How to best estimate the number of students who will have lunch in the canteen on a given day when food orders must be made several weeks in advance? The answer to this question is all the more important since it concerns around 15,000 meals served every day in the 115 schools in Nantes.

find innovative solutions

The city of Nantes has therefore launched a call for tenders to find innovative solutions capable of responding to this problem. “The objective was to show ‘how can we use AI to serve the efficiency of a public policy? We could very well have chosen the mobility sector“, explains Franckie Trichet, deputy mayor of the city of Nantes and vice-president of the Metropolis, to The Digital Factory.

The start-up Verteego, specializing in predictive analysis, was selected alongside Maestria, a specialist in the deployment of AI. Both are members of NaonedIA, a Nantes collective that promotes ethical AI and serving citizens.

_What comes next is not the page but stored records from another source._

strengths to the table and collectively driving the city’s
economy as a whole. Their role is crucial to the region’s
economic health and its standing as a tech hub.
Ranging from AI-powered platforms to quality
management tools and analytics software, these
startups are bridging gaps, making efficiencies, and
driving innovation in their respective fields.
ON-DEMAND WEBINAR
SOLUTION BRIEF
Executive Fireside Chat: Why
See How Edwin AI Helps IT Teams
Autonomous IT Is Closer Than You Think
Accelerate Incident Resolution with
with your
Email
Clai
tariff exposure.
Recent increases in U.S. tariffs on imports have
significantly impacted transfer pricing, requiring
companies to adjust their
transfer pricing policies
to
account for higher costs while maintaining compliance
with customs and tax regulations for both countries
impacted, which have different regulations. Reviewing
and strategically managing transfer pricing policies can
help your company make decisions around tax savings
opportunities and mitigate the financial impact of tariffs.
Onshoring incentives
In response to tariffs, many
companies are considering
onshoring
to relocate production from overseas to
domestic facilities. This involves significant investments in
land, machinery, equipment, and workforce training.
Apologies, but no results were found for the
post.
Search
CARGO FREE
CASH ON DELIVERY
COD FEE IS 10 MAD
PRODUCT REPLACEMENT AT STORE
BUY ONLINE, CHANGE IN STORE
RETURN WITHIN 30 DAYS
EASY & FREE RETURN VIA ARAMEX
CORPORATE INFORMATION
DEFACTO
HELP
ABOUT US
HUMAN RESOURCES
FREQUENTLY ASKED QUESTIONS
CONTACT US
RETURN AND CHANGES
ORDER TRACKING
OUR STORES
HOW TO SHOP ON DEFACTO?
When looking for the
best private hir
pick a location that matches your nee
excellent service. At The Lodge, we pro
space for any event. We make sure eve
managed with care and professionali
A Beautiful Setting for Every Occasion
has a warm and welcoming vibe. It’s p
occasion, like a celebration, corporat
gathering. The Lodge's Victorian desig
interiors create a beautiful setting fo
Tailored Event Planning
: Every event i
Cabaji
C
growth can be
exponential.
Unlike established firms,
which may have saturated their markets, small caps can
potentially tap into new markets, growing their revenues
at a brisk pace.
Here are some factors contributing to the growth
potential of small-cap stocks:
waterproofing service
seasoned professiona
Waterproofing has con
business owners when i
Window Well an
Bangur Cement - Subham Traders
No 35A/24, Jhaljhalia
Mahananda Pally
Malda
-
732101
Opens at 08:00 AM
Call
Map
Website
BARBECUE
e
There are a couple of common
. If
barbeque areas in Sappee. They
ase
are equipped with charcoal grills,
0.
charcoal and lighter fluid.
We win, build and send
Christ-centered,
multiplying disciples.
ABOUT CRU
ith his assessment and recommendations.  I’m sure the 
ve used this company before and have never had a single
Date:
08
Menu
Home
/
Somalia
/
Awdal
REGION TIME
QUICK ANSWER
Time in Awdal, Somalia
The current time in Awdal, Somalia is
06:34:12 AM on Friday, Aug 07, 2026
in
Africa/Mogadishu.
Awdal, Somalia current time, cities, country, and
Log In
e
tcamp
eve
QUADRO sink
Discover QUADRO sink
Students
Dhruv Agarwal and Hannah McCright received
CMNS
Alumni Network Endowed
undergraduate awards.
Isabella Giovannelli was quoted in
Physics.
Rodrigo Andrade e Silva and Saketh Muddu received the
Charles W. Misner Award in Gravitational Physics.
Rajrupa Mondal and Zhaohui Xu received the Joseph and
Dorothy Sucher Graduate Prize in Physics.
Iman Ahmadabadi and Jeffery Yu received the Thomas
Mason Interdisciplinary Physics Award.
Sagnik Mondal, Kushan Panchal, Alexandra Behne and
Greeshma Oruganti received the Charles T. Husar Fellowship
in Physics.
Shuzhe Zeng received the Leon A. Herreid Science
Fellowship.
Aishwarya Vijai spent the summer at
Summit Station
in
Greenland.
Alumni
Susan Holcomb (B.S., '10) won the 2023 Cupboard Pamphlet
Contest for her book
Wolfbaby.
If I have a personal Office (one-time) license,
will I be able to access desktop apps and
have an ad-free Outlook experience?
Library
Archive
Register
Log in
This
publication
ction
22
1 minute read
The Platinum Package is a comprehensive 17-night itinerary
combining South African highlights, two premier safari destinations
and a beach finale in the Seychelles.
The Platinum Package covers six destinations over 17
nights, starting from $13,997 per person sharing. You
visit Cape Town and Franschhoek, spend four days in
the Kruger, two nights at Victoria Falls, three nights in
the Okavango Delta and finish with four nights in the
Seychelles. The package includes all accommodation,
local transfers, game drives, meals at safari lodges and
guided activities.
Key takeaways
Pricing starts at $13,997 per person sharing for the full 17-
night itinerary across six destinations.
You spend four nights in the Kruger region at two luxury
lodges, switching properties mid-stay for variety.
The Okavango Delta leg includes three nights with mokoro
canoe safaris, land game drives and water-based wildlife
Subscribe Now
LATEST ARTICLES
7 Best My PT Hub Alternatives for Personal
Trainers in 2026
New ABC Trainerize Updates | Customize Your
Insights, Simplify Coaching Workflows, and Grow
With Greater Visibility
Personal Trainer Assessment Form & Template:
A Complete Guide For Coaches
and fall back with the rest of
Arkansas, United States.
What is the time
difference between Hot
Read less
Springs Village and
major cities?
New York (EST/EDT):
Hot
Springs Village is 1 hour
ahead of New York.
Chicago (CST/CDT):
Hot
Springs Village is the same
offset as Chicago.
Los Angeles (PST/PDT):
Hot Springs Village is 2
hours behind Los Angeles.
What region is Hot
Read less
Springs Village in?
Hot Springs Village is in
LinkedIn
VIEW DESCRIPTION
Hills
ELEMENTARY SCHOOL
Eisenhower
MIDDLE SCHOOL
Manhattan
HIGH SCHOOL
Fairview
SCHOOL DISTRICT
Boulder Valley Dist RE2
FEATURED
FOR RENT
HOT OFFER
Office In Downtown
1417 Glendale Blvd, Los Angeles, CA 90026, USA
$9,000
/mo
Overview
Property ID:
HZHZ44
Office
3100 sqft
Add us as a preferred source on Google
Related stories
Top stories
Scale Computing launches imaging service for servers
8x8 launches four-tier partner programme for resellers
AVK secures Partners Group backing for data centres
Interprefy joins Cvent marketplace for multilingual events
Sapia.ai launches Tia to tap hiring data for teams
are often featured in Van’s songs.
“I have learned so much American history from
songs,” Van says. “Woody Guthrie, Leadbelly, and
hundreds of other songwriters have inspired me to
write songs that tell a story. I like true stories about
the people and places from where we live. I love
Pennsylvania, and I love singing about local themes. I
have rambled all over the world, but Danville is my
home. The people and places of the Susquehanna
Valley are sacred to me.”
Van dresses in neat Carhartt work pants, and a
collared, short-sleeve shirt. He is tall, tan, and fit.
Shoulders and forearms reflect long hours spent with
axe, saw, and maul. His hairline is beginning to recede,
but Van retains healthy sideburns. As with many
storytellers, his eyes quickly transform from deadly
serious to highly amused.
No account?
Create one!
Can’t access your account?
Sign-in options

The objective: to develop a predictive algorithm to reduce the rate of food “overproduction”.


A 9.6% rate of food overproduction

In practice, there is about 9.6% of food “overproduction” in Nantes canteens. A rate to be distinguished from that of wastage which corresponds to waste. This overproduction takes the form of products not consumed but which are not thrown away. In Nantes, they are redistributed to associations but still represent a significant financial cost, “almost impossible to fix“, indicates Franckie Trichet.”A single meal costs 1.65 euros on average. But this amount is in fact higher because it does not take into account all the upstream logistical effects and the environmental consequences “, adds the deputy mayor.

Thus, in collaboration with the city’s business teams, the central canteen and Maestria, the start-up Verteego has developed a predictive model using the city’s public data over 10 years, including the history of orders, the number of children having lunch in the canteen and the composition of the menus. All this information was analyzed to develop a first model that lowered the overproduction rate by three points.

430 excess meals avoided per day

By simulating 2018-2019 with our prediction model, we go from 9.6% of over-prepared meals to 6.5%, or 430 over-meals avoided per day“, explains Franckie Trichet. But he adds that”all is not won“. It is now necessary that the business teams responsible for orders appropriate this algorithm via a future tool – such as a website, an application or a dashboard – which remains to be found.

One thing is certain: this tool is not intended to replace these jobs but to help them in their daily decision-making. It should be operational by June 2021, estimates the deputy mayor. Clément Guillon, co-founder and COO of Verteegoo, adds that the algorithm will be further improved, which will allow it to expand its use cases. “For example, it can predict the number of students who go to lunch in the canteen and the impact of the menus on the number of children …“, he explains to The Digital Factory. In short, the predictive system is far from having expressed its full potential.

Brest and Montreal are interested

The initiative of the city of Nantes is innovative because it is part of an open innovation process. Indeed, the source code of the program is available on GitHub to allow other territories to take up this work and enrich it. According to Frankie Trichet, the cities of Brest and Montreal in Canada have shown particular interest in this approach.